LA COURS TURQUE À L'ARMEMENT-SUITE


la Turquie a signé, mercredi 22 juillet 1998, un accord d'une valeur de 996 millions de DM avec la firme allemande Howaldtswerke Deutshe Werft AG (HDW) pour la construction en Turquie de quatre sous marins. Selon Ismet Sezgin, ministre turc de la défense, la construction du premier sous marin débutera l'année prochaine et en 2006 les quatre seront construits.

D'autre part, la firme américaine Sikorsky Aircraft est sur le point de conclure un accord final avec la Turquie pour la vente de 50 hélicoptères Black Hawk S-70 et 8 plate- formes Super Stallion d'une valeur de $ 700 millions. Si l'accord aboutit effectivement, cela portera un coup dur au consortium franco-germain Eurocopter et à la firme américaine Boeing Co.

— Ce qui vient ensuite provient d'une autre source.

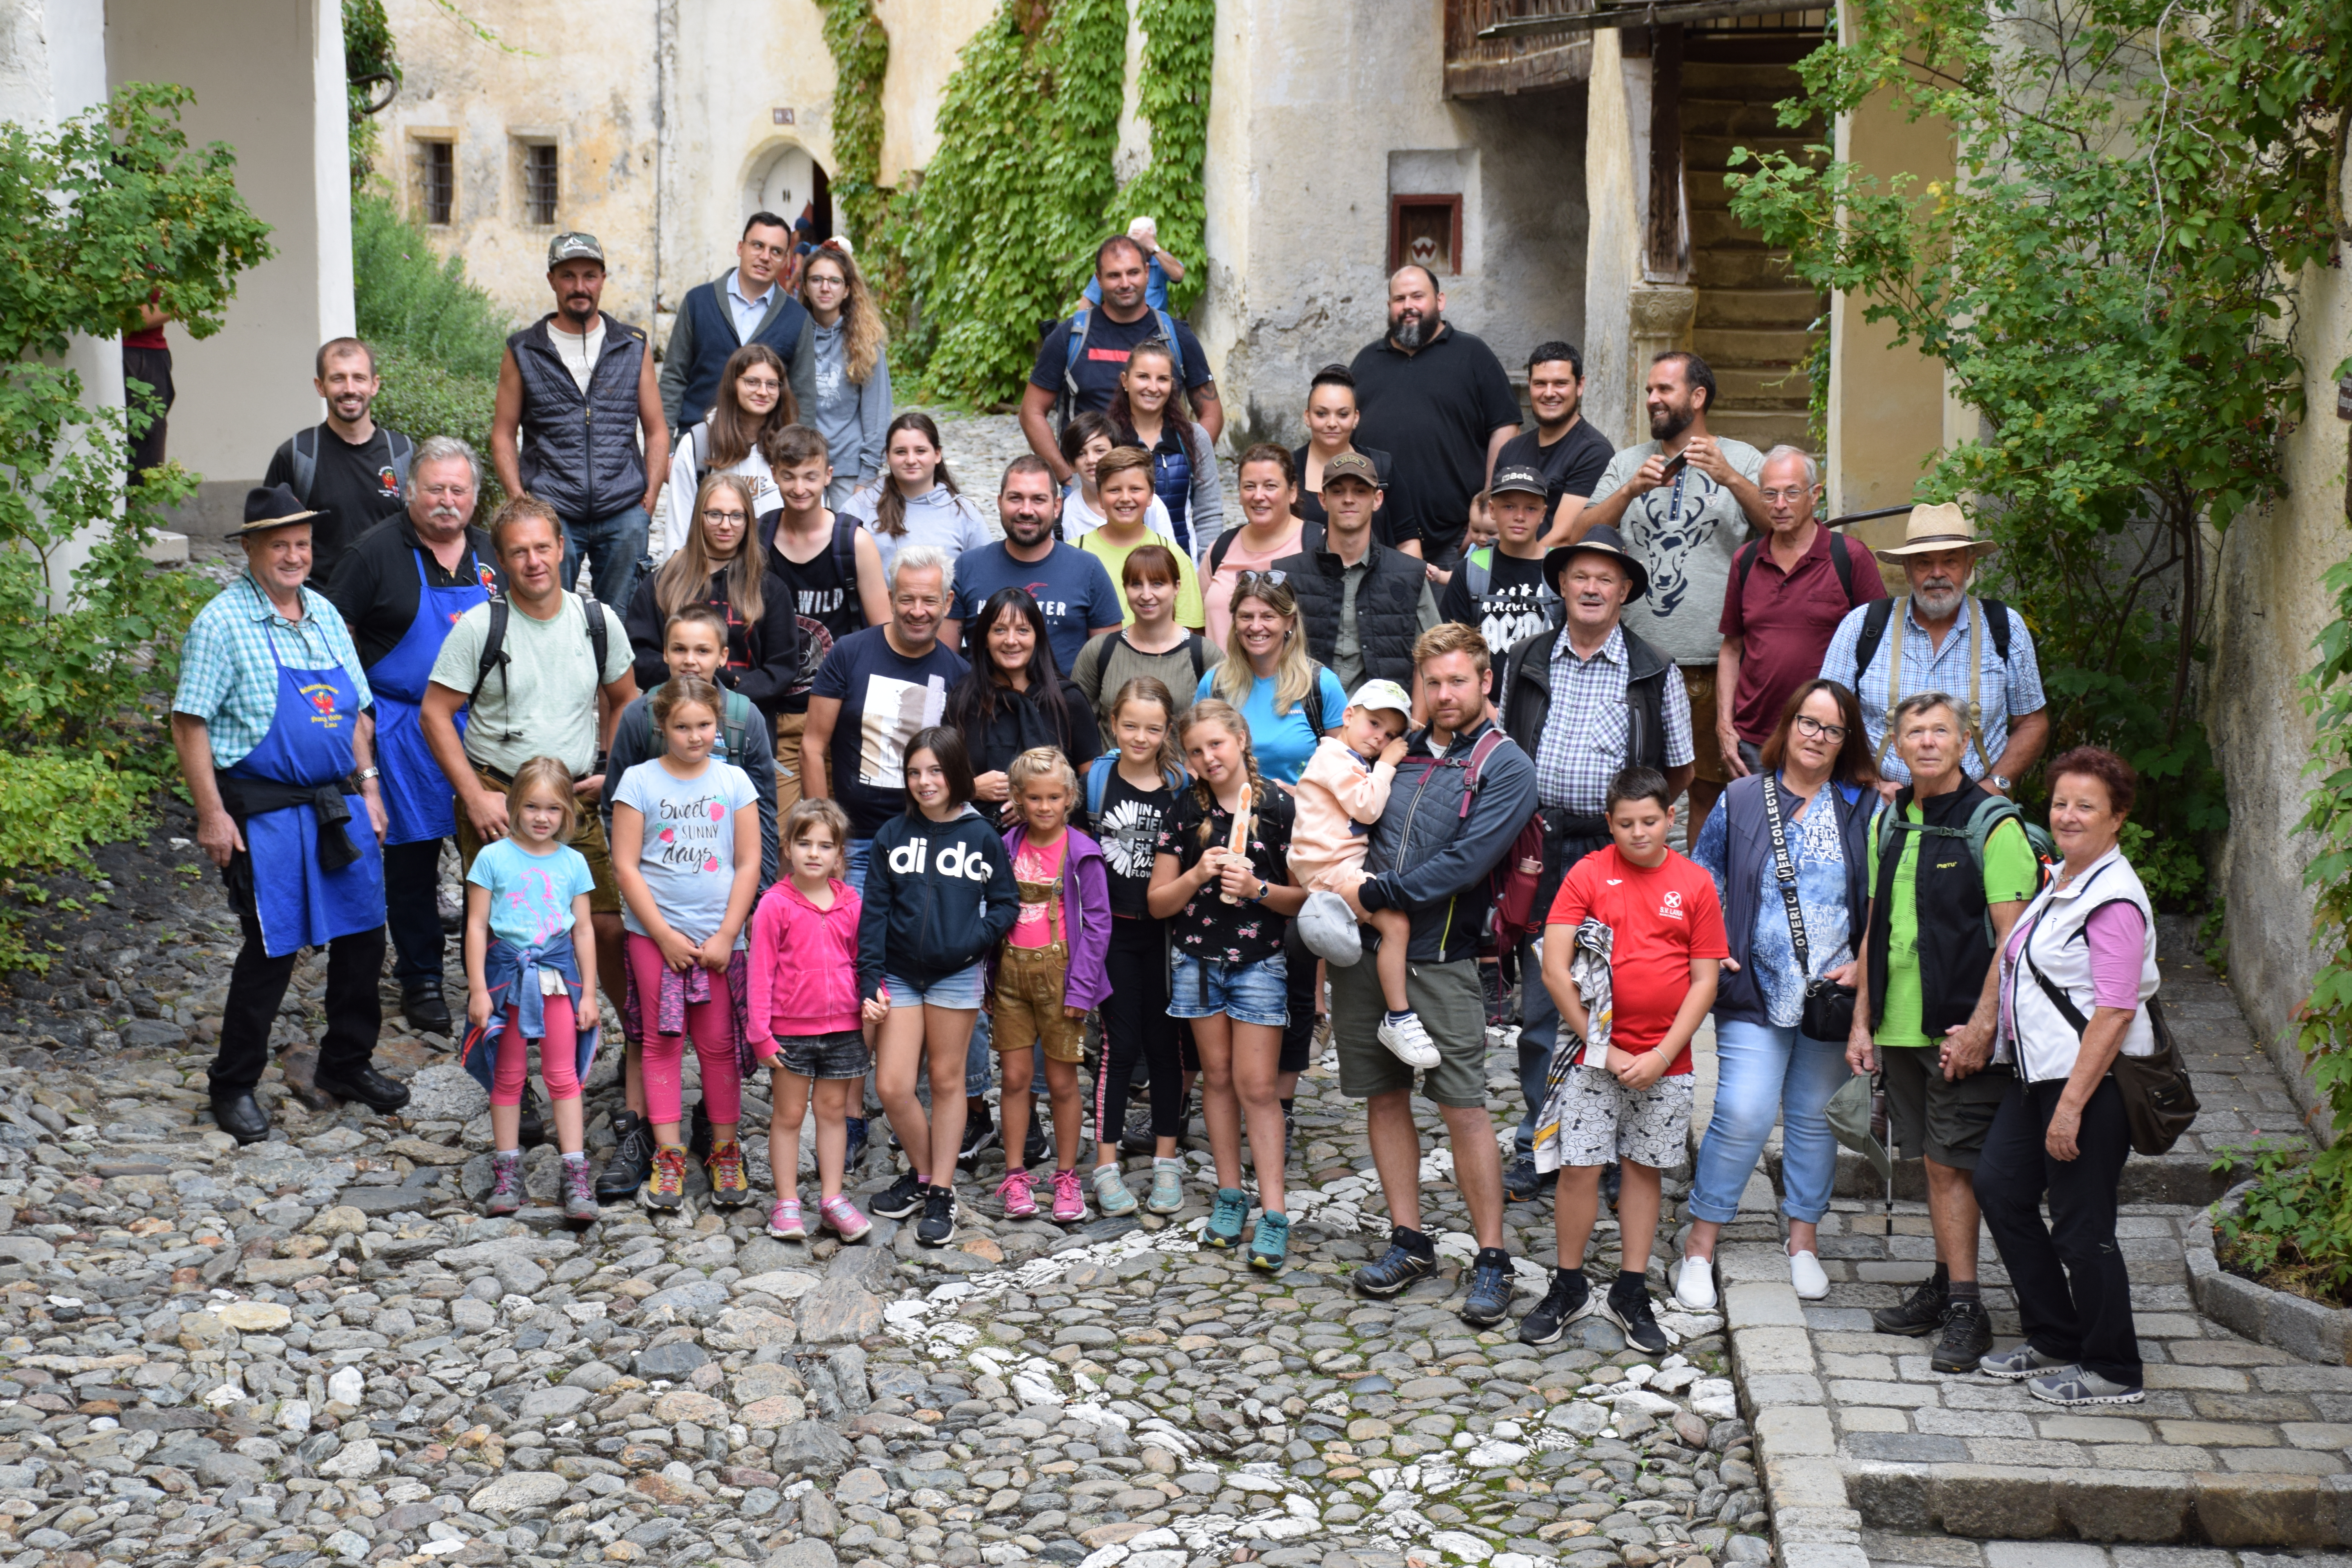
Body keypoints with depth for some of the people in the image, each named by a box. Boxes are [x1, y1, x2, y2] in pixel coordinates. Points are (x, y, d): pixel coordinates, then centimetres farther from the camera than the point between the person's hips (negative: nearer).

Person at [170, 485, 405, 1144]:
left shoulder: (324, 615, 12)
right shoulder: (223, 622, -9)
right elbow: (189, 724, -11)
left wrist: (368, 787, 11)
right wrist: (212, 816, -15)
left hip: (340, 805, 6)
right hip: (266, 811, -6)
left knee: (362, 935, 10)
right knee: (272, 949, -2)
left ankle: (347, 1064, 28)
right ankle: (234, 1087, 13)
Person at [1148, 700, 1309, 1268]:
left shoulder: (1280, 807, -6)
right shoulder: (1186, 811, 3)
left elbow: (1304, 896, -3)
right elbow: (1158, 902, 3)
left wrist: (1258, 889, -20)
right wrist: (1197, 876, -14)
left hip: (1260, 960, -3)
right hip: (1198, 959, 3)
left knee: (1258, 1086, -5)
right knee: (1218, 1076, 10)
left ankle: (1274, 1215, -3)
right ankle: (1230, 1195, 21)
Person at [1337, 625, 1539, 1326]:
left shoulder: (1505, 766, -3)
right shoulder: (1400, 754, 13)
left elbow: (1466, 862, -14)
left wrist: (1376, 894, -16)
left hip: (1439, 959, -5)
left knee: (1463, 1107, -5)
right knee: (1385, 1096, 9)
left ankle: (1492, 1260, 2)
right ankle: (1408, 1241, 20)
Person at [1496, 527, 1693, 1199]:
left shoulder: (1655, 673, 3)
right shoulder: (1526, 663, 9)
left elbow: (1680, 770, 11)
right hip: (1541, 850, 2)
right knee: (1541, 1005, 5)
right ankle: (1538, 1149, 14)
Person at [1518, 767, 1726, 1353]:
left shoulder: (1695, 884, 1)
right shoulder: (1588, 875, -3)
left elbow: (1705, 981, 1)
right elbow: (1555, 971, -8)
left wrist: (1663, 1054, -8)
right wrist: (1601, 1047, -10)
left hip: (1664, 1061, 2)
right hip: (1596, 1054, -1)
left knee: (1644, 1168, 10)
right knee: (1579, 1167, -2)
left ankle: (1630, 1294, 20)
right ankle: (1569, 1289, 14)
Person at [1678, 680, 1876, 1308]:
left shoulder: (1865, 809, 5)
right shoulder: (1741, 800, 5)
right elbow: (1703, 880, 11)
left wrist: (1865, 966, -4)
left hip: (1832, 994, 1)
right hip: (1756, 992, -1)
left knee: (1813, 1115, 9)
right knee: (1743, 1114, -9)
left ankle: (1803, 1240, 24)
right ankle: (1700, 1247, 2)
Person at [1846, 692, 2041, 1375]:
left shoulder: (1992, 825, -10)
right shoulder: (1889, 822, 11)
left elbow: (2012, 940, -14)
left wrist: (1979, 1028, -19)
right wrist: (1863, 1021, 13)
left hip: (1962, 1031, -6)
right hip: (1902, 1028, 6)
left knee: (1952, 1164, -6)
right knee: (1933, 1161, 13)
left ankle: (1965, 1312, -1)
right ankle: (1945, 1287, 22)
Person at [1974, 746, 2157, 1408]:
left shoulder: (2114, 898, -17)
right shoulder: (2062, 882, 13)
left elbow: (2115, 1010, -22)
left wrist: (2072, 1105, -23)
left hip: (2092, 1081, -10)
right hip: (2038, 1072, 10)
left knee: (2082, 1227, -2)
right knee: (2001, 1190, 12)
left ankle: (2112, 1371, 13)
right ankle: (2054, 1341, 25)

Par ailleurs, Akis Tsohatzopoulos, ministre grec de la défense, a, jeudi 23 juillet 1998, accusé la Turquie, en référence au projet turc de construction d'une centrale nucléaire d'ici 2006 à Akkuyu, de chercher à se doter de l'arme nucléaire. Soulignant que "tous les pays ayant adopté la même technologie [ndlr: une technologie canadienne] ont construit des armes nucléaires", il a exprimé sa préoccupation face au projet d'Akkuyu.